Further, due to switching the channels dynamically (and the fact that the base station controls this more than your modem - they need to manage base station channels carefully to keep channels free for voice calls) you'll lose time when it switches channels - it's not an instantaneous process.
So - 1xRTT can, in theory, give you 124kbps one way, but due to overhead, switching times, base station capacity, or the phone company simply limiting such connections for other reasons, you can't depend on a symmetrical link.
This will vary to some degree based on the provider and the modem. For instance, some modems have 16 channels, and some providers support 16 channels. In some cases those modems and providers work well together and can provide a full 144kbps aggregate raw bandwidth to the application, with only one dedicated channel (which has to work pretty hard) to deal with control, switching, and other issues. Even then, though, with the overhead of the modem communications, then the overhead of PPP, then the overhead of IP, then the overhead of TCP, you're still looking at maybe 100-120kbps total bandwidth, both up and down.
Lastly, no provider yet supports transparent transfer of IP traffic. In other words if you're modem is moving, the modem will switch to a new base station, but you'll completely drop the PPP session and have to restart it, as well as all the TCP sessions and such. You typically won't get the same IP address, and so your TCP sessions will not recover gracefully.

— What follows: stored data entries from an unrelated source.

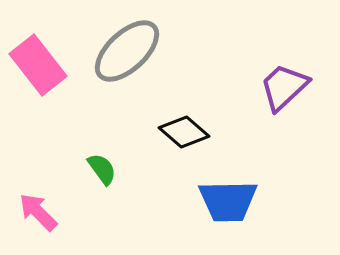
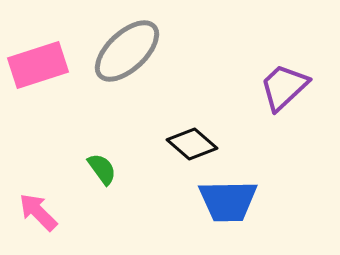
pink rectangle: rotated 70 degrees counterclockwise
black diamond: moved 8 px right, 12 px down
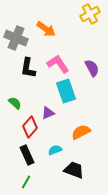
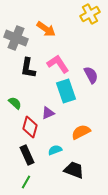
purple semicircle: moved 1 px left, 7 px down
red diamond: rotated 25 degrees counterclockwise
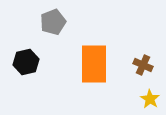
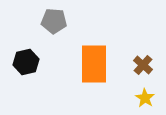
gray pentagon: moved 1 px right, 1 px up; rotated 25 degrees clockwise
brown cross: rotated 18 degrees clockwise
yellow star: moved 5 px left, 1 px up
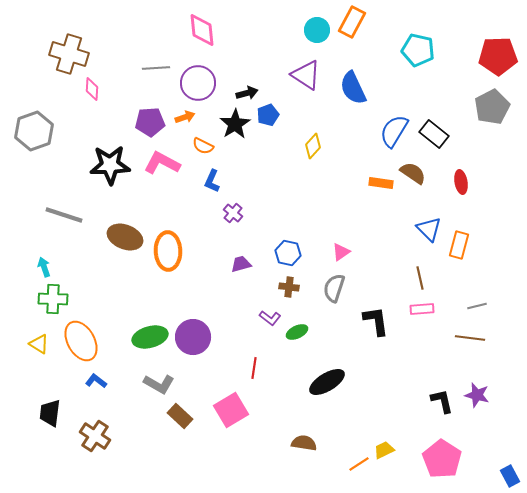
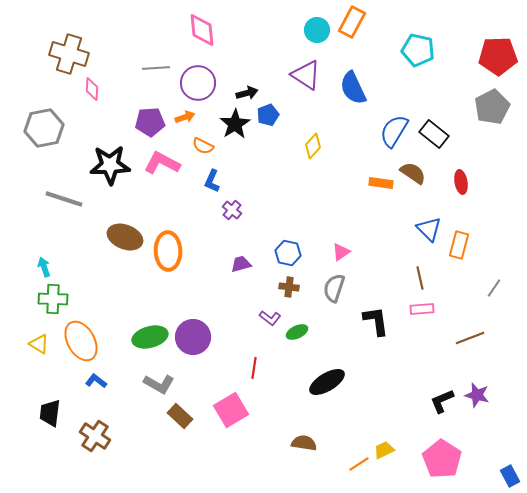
gray hexagon at (34, 131): moved 10 px right, 3 px up; rotated 9 degrees clockwise
purple cross at (233, 213): moved 1 px left, 3 px up
gray line at (64, 215): moved 16 px up
gray line at (477, 306): moved 17 px right, 18 px up; rotated 42 degrees counterclockwise
brown line at (470, 338): rotated 28 degrees counterclockwise
black L-shape at (442, 401): rotated 100 degrees counterclockwise
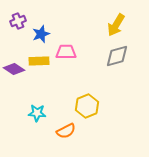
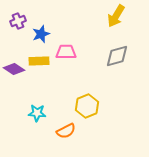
yellow arrow: moved 9 px up
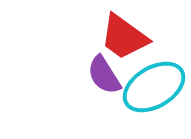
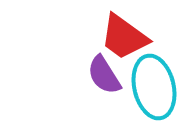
cyan ellipse: rotated 72 degrees counterclockwise
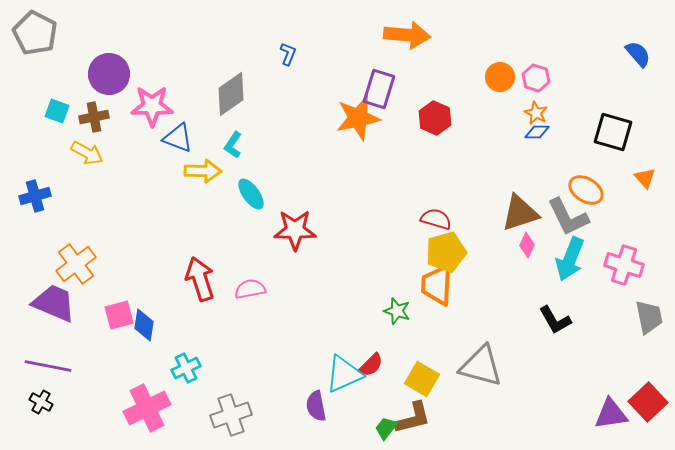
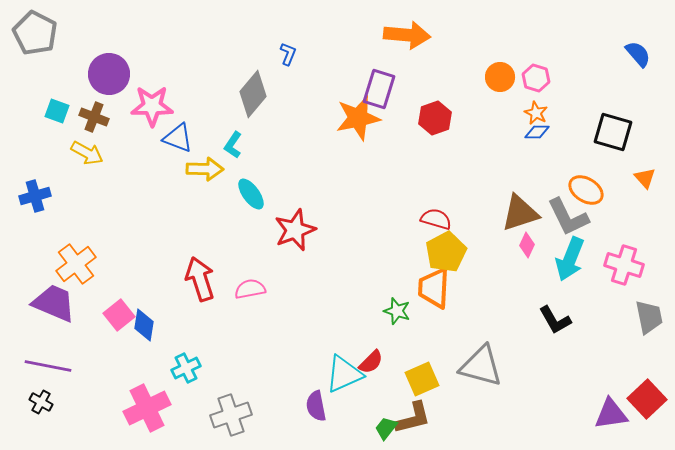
gray diamond at (231, 94): moved 22 px right; rotated 15 degrees counterclockwise
brown cross at (94, 117): rotated 32 degrees clockwise
red hexagon at (435, 118): rotated 16 degrees clockwise
yellow arrow at (203, 171): moved 2 px right, 2 px up
red star at (295, 230): rotated 21 degrees counterclockwise
yellow pentagon at (446, 252): rotated 12 degrees counterclockwise
orange trapezoid at (437, 285): moved 3 px left, 3 px down
pink square at (119, 315): rotated 24 degrees counterclockwise
red semicircle at (371, 365): moved 3 px up
yellow square at (422, 379): rotated 36 degrees clockwise
red square at (648, 402): moved 1 px left, 3 px up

The "fun" aspect to this twist is that this can happen even if you aren't moving. If one base station gets loaded down, you may be transferred to another base station if you are close enough - there are other things that may make your modem transfer even without you moving. So make sure you take this into account, since you seem to be keen on maintaining a full duplex, symmetric channel open. It's tough to write stuff that will recover gracefully, nevermind anticipate it and do it quickly. You would do well to work very closely with a modem manufacturer (such as Kyocera) on this - otherwise you won't get the documentation on how to control the modem chipset at the low level that you need.
I think the whole drama with high equal speeds on both directions is because my higher body thinks that they have 144 kbps on uplink AND 144 kbps on DOWNLINK (== TWO pipes). Whereas in reality we have 144 kbps of ONE pipe which is switching directions when I transfer files.
Comment me if I right or wrong, please.